Supplied material>
────────────────────
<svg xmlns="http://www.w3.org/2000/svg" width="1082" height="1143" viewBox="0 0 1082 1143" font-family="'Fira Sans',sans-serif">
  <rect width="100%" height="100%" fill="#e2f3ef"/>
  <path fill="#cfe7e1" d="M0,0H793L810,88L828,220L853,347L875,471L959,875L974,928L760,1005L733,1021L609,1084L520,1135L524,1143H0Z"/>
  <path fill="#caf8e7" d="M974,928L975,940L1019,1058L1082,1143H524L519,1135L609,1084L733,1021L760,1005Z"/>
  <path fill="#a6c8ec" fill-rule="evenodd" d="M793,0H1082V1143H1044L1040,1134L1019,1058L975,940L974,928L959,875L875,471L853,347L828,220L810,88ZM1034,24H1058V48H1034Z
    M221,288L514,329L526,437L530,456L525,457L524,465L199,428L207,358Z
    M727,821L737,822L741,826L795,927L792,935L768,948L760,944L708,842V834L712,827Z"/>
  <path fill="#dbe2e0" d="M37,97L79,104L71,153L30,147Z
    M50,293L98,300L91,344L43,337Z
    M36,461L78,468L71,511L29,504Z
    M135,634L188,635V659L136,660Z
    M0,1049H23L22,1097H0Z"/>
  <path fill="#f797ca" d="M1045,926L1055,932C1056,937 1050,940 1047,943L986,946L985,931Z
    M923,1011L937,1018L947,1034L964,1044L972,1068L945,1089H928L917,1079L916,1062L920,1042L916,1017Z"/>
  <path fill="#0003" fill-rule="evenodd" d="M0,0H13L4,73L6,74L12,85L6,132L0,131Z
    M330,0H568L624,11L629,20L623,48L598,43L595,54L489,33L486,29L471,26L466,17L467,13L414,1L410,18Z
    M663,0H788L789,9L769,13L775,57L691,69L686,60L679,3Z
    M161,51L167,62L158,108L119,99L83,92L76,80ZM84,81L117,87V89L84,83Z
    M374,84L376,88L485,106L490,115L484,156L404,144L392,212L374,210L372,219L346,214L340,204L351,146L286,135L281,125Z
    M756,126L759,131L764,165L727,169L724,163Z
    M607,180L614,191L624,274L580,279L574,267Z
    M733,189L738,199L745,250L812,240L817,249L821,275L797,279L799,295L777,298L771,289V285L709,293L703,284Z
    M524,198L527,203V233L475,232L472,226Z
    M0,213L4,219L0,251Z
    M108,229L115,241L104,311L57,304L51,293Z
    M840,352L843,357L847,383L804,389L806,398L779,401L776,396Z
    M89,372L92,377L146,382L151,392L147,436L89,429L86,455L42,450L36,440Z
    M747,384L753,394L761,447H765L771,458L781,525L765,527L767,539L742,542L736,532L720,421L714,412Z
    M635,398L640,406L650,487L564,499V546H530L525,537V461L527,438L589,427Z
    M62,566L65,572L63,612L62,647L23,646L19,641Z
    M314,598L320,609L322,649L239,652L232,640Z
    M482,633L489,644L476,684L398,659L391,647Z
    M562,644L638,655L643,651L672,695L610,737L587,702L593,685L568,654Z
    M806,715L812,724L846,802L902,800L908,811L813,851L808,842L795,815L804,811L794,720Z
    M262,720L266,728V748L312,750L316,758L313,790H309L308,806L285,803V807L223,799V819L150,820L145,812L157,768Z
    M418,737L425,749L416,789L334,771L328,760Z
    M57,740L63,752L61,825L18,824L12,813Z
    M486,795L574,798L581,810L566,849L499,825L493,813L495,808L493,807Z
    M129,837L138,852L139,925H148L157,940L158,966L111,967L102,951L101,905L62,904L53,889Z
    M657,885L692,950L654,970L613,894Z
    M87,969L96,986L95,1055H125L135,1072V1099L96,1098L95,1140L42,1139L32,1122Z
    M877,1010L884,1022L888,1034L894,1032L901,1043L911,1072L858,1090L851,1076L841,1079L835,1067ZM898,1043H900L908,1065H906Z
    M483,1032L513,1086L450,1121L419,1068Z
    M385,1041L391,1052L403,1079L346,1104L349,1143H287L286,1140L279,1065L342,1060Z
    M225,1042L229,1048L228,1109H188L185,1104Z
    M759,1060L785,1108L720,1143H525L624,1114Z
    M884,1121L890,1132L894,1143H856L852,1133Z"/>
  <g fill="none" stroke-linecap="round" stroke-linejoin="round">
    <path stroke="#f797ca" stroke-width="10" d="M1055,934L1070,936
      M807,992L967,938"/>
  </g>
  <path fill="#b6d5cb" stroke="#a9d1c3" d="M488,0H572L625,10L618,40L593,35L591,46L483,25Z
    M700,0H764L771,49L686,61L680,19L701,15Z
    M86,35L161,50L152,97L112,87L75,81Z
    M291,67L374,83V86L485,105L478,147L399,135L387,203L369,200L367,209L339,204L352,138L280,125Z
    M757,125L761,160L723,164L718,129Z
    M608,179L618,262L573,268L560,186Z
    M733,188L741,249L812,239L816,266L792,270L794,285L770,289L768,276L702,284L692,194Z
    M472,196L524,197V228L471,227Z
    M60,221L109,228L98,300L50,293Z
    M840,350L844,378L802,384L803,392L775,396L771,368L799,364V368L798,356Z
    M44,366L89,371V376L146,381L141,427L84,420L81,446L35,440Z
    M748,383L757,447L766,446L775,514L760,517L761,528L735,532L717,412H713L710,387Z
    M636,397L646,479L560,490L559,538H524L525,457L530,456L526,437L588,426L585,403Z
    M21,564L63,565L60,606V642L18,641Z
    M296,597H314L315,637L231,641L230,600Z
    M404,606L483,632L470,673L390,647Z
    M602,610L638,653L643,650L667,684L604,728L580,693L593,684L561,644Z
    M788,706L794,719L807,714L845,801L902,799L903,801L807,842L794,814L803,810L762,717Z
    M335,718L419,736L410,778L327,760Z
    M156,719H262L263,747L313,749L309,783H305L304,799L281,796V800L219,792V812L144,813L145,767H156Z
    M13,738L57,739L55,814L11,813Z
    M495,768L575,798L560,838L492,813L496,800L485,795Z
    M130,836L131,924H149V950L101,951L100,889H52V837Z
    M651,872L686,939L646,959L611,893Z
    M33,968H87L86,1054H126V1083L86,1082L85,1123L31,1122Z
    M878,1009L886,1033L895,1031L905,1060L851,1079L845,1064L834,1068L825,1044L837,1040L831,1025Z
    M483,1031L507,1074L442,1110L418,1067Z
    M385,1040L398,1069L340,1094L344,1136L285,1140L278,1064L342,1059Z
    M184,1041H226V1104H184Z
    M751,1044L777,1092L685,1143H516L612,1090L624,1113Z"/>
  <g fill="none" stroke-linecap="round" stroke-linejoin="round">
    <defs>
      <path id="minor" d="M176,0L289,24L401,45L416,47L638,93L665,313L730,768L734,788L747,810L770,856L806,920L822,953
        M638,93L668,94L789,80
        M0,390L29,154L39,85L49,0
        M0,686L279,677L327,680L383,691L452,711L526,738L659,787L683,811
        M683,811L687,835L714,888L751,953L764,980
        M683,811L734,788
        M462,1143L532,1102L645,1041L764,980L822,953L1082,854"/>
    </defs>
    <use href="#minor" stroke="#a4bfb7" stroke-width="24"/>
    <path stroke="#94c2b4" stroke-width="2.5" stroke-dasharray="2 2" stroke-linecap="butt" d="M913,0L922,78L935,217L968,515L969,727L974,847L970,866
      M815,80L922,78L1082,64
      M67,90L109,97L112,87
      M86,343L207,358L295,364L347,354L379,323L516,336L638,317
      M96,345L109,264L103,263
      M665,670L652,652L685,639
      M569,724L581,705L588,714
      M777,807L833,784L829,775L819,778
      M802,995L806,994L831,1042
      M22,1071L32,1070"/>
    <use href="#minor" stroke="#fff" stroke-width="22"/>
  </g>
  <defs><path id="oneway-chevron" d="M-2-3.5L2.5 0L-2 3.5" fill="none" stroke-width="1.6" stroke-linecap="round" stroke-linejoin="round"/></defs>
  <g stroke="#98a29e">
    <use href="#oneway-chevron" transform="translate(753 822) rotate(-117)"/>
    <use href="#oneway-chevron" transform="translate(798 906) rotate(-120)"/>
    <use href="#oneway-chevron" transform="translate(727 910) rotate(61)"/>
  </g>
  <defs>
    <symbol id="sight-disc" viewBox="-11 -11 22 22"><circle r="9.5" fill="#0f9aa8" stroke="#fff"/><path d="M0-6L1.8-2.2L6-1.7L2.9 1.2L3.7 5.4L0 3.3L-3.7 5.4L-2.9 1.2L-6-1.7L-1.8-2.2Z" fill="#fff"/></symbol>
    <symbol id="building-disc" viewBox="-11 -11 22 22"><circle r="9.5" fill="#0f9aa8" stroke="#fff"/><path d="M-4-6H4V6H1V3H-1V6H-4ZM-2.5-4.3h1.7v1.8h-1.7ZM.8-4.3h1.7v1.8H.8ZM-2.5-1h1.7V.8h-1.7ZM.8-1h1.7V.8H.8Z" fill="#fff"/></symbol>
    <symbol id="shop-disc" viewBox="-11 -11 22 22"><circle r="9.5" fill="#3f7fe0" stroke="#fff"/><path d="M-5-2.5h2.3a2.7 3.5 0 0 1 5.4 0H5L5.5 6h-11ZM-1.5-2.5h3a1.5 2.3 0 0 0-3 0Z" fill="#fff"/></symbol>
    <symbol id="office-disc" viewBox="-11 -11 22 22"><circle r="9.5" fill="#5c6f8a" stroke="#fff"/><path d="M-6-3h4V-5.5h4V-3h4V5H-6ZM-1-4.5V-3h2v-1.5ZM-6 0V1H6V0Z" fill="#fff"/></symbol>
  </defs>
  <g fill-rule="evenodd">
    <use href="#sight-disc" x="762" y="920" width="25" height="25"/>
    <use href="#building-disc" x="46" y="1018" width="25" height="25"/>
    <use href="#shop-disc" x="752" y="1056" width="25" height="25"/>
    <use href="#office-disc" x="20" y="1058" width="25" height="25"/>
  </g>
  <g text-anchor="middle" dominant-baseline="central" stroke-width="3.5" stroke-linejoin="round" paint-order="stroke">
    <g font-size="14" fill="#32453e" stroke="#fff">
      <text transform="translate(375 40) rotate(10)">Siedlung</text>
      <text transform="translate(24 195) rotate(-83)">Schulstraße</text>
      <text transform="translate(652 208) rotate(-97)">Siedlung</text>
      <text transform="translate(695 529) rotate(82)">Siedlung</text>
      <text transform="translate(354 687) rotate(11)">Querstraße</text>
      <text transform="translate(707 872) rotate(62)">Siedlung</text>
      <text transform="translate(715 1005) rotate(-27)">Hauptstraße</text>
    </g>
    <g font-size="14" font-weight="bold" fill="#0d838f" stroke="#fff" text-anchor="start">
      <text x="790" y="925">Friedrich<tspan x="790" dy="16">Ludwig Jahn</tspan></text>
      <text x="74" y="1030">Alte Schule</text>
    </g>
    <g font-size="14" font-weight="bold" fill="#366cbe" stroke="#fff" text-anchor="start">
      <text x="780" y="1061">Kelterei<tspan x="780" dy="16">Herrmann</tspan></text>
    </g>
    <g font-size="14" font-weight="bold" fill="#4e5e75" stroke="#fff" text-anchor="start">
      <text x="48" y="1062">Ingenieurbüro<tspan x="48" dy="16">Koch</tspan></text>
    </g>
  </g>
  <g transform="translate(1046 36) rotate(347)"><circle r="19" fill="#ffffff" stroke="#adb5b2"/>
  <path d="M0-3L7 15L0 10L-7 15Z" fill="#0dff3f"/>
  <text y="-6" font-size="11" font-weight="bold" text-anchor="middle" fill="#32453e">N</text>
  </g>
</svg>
────────────────────
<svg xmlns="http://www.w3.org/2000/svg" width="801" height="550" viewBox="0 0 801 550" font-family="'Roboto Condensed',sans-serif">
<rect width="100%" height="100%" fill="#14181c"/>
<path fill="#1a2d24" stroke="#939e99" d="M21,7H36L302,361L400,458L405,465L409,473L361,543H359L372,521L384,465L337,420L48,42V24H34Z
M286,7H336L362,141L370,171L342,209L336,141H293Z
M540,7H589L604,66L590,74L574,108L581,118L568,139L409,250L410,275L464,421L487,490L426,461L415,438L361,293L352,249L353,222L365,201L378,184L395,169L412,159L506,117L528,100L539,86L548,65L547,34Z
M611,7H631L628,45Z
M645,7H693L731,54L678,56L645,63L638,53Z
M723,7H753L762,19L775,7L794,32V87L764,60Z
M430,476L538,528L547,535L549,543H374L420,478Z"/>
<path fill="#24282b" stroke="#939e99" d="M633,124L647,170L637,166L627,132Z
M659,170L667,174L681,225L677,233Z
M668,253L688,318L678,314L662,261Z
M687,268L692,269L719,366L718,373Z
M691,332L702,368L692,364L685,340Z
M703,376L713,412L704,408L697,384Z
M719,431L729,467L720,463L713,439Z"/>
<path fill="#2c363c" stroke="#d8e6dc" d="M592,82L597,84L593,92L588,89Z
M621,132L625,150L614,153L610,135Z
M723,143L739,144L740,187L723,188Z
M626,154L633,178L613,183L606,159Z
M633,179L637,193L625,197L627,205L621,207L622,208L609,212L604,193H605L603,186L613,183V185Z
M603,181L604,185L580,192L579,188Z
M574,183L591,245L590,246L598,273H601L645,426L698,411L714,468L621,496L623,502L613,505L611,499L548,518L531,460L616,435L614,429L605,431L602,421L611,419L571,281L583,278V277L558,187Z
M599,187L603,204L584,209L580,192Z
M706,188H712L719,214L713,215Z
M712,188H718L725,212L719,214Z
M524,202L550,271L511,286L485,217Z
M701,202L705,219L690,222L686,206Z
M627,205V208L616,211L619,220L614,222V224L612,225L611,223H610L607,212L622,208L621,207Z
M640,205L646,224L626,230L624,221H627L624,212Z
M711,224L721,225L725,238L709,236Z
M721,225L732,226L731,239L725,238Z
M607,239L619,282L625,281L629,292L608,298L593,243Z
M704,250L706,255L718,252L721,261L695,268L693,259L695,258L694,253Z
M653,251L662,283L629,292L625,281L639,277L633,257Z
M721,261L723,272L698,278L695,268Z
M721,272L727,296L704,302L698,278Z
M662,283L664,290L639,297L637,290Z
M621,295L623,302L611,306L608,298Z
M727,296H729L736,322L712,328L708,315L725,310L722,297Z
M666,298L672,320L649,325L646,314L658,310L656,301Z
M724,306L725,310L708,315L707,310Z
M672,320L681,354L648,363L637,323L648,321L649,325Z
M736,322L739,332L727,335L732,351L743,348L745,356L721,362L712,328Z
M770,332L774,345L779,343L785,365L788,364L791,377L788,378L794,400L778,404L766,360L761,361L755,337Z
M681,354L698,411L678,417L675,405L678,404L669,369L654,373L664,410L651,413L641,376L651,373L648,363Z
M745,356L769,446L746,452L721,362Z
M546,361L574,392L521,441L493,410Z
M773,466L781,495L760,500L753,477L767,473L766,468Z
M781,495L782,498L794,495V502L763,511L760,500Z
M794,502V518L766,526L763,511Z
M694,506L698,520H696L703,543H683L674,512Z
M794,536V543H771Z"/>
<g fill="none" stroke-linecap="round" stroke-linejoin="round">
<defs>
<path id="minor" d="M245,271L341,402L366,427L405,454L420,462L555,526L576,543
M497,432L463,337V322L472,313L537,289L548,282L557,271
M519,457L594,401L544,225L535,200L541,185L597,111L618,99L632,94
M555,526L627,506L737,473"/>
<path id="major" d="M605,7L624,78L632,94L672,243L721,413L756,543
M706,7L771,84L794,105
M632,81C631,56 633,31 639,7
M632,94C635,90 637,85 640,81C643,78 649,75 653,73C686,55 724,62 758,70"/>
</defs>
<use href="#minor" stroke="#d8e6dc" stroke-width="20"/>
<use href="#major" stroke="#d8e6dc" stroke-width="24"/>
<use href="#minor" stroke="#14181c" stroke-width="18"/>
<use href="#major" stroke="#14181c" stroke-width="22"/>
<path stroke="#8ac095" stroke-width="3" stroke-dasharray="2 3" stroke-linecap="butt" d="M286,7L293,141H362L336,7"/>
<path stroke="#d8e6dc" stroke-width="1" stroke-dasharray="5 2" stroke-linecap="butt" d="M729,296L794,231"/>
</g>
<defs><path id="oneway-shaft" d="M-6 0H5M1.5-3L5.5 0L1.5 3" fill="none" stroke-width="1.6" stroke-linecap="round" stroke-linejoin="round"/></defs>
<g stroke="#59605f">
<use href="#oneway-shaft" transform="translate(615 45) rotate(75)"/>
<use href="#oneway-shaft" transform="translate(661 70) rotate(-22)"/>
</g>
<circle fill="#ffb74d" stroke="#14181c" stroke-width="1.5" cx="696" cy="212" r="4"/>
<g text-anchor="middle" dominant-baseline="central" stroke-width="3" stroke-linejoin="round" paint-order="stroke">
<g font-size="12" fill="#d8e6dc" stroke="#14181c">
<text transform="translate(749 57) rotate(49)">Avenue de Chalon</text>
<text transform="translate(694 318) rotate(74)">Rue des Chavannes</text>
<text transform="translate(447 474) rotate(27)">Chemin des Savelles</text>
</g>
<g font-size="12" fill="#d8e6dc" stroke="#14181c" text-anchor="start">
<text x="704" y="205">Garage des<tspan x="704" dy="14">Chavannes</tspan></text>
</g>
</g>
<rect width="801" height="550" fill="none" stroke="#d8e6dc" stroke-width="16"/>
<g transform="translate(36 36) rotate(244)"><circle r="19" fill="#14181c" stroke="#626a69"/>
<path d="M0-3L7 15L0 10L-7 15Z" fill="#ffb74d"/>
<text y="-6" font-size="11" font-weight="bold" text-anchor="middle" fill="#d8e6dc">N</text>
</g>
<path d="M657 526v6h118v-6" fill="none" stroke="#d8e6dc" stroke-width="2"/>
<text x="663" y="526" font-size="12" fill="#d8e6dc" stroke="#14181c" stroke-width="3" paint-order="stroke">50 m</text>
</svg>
────────────────────
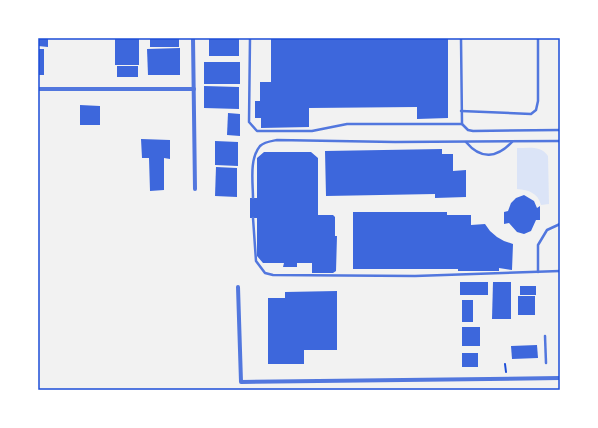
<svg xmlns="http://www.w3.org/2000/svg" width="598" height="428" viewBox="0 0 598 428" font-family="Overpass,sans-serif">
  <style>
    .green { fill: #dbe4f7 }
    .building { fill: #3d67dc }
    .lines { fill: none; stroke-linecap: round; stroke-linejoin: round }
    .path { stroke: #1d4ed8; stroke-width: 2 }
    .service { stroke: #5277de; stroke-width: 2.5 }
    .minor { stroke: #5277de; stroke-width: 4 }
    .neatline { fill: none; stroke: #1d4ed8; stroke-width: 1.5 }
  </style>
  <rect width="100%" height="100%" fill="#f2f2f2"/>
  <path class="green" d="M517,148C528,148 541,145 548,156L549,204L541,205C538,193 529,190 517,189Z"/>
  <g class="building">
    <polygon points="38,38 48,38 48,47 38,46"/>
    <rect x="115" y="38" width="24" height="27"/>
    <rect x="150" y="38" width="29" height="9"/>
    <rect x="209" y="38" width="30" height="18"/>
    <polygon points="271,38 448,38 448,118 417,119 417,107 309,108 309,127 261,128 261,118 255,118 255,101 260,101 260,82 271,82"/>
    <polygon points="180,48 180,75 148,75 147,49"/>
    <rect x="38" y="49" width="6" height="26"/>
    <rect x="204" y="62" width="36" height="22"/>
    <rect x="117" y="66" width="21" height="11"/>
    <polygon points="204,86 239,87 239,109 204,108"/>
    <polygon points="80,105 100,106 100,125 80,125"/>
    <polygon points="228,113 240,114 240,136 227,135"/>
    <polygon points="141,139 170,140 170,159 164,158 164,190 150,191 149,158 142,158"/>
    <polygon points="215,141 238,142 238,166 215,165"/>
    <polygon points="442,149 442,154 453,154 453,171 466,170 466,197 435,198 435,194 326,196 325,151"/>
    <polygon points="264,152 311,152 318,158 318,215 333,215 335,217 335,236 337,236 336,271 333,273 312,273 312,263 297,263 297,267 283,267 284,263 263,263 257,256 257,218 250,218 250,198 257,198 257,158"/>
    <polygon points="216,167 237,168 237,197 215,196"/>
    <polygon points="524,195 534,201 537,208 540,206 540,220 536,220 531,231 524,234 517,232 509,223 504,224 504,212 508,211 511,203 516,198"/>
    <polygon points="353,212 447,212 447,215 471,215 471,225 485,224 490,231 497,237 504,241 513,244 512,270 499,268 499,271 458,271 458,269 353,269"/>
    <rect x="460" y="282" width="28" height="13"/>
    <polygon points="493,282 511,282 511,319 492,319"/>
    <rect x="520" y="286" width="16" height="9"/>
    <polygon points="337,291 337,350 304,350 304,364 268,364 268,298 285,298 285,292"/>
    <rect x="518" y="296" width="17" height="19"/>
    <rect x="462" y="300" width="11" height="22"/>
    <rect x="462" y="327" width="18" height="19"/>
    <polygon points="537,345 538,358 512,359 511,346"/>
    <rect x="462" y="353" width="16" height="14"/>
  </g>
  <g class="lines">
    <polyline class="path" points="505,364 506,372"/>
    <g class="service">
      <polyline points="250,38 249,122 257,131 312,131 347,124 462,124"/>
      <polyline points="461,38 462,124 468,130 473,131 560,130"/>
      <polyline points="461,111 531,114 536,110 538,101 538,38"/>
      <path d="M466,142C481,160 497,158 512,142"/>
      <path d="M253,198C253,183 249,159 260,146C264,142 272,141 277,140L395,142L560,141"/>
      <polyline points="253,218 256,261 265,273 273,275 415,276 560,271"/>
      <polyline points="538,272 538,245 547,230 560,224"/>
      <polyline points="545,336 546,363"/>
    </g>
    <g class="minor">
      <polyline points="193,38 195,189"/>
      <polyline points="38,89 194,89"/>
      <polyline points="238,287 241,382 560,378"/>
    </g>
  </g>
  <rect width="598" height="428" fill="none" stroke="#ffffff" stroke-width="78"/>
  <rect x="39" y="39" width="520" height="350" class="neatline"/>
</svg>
────────────────────
About this exercise> Return every line in the listing that contains the word "lines".

Solution to this problem>
    .lines { fill: none; stroke-linecap: round; stroke-linejoin: round }
  <g class="lines">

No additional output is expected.